------ Material provided

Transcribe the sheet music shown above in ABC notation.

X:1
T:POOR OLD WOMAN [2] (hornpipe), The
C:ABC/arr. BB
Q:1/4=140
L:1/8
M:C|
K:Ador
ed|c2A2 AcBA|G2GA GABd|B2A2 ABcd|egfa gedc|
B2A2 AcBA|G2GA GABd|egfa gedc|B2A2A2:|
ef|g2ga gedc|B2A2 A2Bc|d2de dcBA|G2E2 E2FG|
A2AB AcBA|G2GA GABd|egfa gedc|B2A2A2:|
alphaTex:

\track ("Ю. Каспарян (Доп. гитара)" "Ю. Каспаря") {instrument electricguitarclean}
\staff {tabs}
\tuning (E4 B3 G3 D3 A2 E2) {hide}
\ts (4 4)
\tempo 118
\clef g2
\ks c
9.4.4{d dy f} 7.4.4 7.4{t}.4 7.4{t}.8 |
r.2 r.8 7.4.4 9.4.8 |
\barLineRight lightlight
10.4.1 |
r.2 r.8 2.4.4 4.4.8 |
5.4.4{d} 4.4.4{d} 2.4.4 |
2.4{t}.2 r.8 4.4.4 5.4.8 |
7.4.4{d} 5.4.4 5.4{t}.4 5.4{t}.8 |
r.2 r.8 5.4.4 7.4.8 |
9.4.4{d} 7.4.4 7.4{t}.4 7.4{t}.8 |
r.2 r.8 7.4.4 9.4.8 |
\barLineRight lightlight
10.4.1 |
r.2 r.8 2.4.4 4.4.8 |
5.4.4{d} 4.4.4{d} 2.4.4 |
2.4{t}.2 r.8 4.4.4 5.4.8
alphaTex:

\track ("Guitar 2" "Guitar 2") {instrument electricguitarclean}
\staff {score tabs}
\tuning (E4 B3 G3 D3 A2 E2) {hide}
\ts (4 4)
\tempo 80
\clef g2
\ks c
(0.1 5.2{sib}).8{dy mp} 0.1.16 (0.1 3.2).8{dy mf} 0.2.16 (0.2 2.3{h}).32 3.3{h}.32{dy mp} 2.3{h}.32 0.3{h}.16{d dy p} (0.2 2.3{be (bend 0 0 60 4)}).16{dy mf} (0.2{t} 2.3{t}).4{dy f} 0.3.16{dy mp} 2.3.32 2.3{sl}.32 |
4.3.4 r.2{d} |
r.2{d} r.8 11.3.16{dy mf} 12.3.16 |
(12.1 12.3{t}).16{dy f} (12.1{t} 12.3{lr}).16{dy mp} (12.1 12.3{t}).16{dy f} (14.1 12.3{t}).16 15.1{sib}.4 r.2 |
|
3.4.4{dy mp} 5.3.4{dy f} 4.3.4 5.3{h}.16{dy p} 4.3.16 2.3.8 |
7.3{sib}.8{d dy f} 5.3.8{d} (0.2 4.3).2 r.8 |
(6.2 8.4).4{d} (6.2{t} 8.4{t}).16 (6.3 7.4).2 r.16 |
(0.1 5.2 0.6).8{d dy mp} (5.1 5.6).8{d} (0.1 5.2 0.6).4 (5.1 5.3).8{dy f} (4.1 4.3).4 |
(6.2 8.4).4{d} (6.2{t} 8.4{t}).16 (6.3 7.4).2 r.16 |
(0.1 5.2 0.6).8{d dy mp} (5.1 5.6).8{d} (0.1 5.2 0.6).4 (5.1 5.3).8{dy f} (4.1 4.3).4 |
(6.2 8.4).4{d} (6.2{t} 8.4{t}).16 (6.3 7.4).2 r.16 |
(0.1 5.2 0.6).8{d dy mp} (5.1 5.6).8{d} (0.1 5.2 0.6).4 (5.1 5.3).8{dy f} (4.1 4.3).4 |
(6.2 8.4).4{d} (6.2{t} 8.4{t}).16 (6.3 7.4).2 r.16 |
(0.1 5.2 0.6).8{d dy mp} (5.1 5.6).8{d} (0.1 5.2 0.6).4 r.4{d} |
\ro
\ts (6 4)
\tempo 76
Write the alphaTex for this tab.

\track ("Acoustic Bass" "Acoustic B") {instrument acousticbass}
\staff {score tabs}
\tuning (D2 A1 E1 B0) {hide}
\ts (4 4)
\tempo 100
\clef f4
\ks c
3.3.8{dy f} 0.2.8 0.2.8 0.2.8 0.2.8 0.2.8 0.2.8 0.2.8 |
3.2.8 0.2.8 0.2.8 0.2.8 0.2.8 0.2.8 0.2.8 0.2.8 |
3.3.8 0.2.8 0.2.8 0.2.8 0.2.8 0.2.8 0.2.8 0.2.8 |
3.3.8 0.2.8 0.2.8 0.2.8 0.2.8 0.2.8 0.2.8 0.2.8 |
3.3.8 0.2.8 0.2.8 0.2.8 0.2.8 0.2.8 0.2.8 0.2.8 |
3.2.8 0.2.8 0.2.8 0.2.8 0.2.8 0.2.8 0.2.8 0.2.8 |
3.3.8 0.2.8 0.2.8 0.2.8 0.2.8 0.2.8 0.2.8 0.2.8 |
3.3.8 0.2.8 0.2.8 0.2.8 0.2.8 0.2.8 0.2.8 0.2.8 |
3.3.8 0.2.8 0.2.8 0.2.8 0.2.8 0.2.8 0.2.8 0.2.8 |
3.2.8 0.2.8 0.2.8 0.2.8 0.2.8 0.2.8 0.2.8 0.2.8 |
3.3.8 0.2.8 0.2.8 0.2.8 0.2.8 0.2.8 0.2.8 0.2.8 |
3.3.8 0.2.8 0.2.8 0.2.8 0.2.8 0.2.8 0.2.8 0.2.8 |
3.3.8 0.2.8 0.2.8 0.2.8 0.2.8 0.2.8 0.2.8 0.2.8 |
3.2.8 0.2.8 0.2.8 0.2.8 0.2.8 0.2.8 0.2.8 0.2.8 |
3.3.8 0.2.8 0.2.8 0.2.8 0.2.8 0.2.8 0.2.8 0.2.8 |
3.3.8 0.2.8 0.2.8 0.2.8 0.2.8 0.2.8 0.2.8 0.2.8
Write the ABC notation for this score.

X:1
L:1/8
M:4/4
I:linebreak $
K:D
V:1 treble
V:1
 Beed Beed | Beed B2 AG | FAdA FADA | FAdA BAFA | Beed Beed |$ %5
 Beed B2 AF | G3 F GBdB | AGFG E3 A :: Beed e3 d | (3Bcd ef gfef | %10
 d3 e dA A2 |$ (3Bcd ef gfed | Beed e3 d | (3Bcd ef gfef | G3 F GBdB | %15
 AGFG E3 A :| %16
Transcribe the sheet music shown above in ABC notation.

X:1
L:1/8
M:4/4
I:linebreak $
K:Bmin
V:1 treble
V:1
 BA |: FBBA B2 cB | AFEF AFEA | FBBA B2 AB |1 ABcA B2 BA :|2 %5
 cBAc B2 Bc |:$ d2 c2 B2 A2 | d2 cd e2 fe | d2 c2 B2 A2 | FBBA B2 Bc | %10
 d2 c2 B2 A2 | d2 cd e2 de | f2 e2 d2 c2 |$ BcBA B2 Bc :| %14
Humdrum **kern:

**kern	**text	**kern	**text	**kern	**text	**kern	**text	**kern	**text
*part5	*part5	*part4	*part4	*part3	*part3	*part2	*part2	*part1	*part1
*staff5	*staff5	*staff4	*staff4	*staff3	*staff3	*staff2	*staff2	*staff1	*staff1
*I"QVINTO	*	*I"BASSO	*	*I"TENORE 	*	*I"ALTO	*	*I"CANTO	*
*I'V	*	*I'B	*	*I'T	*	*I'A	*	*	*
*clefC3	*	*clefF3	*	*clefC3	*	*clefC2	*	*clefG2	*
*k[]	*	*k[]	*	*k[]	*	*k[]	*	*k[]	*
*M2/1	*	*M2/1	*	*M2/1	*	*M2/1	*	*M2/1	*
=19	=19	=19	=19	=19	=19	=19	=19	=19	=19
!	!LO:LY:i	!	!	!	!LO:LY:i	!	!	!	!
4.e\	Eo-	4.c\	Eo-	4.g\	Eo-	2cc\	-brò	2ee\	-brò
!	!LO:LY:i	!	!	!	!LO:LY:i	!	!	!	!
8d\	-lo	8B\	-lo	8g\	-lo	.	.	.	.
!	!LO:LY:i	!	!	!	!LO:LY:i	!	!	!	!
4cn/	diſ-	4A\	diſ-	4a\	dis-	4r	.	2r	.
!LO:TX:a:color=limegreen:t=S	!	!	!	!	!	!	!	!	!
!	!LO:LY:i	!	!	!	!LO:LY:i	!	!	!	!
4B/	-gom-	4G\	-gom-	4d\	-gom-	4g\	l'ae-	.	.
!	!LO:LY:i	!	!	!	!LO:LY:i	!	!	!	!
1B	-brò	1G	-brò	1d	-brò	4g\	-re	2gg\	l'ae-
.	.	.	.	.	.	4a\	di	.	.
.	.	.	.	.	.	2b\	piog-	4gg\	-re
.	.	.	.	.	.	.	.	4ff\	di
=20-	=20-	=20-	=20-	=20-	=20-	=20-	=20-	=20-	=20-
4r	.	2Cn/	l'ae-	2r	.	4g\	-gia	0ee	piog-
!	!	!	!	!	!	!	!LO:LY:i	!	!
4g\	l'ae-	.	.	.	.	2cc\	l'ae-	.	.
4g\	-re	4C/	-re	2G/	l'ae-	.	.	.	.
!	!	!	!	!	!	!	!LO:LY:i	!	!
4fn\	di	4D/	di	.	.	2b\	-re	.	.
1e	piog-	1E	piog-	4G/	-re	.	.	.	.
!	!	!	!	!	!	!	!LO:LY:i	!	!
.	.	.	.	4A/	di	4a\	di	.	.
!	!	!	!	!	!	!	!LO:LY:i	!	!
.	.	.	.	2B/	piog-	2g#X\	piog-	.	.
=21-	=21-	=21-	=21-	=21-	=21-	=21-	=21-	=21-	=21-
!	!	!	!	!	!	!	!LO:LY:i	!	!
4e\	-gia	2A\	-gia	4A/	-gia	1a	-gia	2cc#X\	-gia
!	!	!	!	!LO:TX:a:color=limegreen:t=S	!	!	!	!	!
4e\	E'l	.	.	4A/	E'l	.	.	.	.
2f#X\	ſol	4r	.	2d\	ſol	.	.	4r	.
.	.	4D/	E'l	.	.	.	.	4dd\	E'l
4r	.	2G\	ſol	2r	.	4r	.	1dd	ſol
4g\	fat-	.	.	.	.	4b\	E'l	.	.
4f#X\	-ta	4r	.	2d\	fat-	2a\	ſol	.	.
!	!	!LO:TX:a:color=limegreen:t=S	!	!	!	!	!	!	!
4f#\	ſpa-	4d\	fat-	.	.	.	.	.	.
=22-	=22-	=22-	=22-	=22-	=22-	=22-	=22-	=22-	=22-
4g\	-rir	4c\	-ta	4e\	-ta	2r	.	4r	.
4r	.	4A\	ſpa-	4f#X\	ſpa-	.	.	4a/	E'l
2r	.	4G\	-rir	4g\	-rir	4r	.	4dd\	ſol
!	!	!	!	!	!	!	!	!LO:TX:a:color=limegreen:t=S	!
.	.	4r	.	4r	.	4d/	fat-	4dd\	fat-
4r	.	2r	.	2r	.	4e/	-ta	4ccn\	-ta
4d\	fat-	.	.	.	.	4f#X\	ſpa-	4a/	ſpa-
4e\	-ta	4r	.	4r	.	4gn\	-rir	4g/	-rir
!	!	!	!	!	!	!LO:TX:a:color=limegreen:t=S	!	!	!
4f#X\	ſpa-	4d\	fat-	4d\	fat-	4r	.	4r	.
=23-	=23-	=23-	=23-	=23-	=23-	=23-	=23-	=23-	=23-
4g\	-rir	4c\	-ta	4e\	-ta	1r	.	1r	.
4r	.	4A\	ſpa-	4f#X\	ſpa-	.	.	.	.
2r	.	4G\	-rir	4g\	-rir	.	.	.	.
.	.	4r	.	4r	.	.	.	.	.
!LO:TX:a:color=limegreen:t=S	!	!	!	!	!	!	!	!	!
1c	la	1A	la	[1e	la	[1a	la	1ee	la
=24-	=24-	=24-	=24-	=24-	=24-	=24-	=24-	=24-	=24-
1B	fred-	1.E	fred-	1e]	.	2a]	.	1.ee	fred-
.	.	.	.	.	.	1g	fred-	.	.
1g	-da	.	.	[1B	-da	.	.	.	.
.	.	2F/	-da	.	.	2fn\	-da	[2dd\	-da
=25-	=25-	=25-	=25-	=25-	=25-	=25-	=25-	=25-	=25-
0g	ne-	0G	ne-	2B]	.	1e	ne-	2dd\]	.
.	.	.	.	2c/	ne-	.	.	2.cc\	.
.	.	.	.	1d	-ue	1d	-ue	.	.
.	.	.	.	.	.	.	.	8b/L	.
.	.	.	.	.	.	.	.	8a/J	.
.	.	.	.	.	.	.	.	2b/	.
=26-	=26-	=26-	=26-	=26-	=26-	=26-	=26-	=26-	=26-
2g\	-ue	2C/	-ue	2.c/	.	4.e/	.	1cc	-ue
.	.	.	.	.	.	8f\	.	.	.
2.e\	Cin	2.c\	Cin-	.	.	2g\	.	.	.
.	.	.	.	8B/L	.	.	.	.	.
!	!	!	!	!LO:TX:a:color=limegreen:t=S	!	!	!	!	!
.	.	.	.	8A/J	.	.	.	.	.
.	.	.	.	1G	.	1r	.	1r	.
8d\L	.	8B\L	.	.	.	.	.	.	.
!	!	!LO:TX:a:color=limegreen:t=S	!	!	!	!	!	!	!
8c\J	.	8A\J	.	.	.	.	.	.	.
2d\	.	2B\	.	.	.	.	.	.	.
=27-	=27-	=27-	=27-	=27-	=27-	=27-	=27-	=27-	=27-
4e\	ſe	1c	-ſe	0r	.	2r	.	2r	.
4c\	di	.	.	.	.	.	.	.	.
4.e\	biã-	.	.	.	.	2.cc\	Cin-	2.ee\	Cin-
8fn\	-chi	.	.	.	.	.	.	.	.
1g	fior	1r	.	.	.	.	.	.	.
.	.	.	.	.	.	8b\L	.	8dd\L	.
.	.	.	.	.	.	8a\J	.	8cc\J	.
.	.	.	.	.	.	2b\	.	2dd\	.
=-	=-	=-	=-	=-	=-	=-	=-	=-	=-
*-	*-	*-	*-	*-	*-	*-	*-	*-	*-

------------

* _The request_:
Count the lines in the records that contain the string "this", matching case exactly. Give only the number.

* _The response_:
2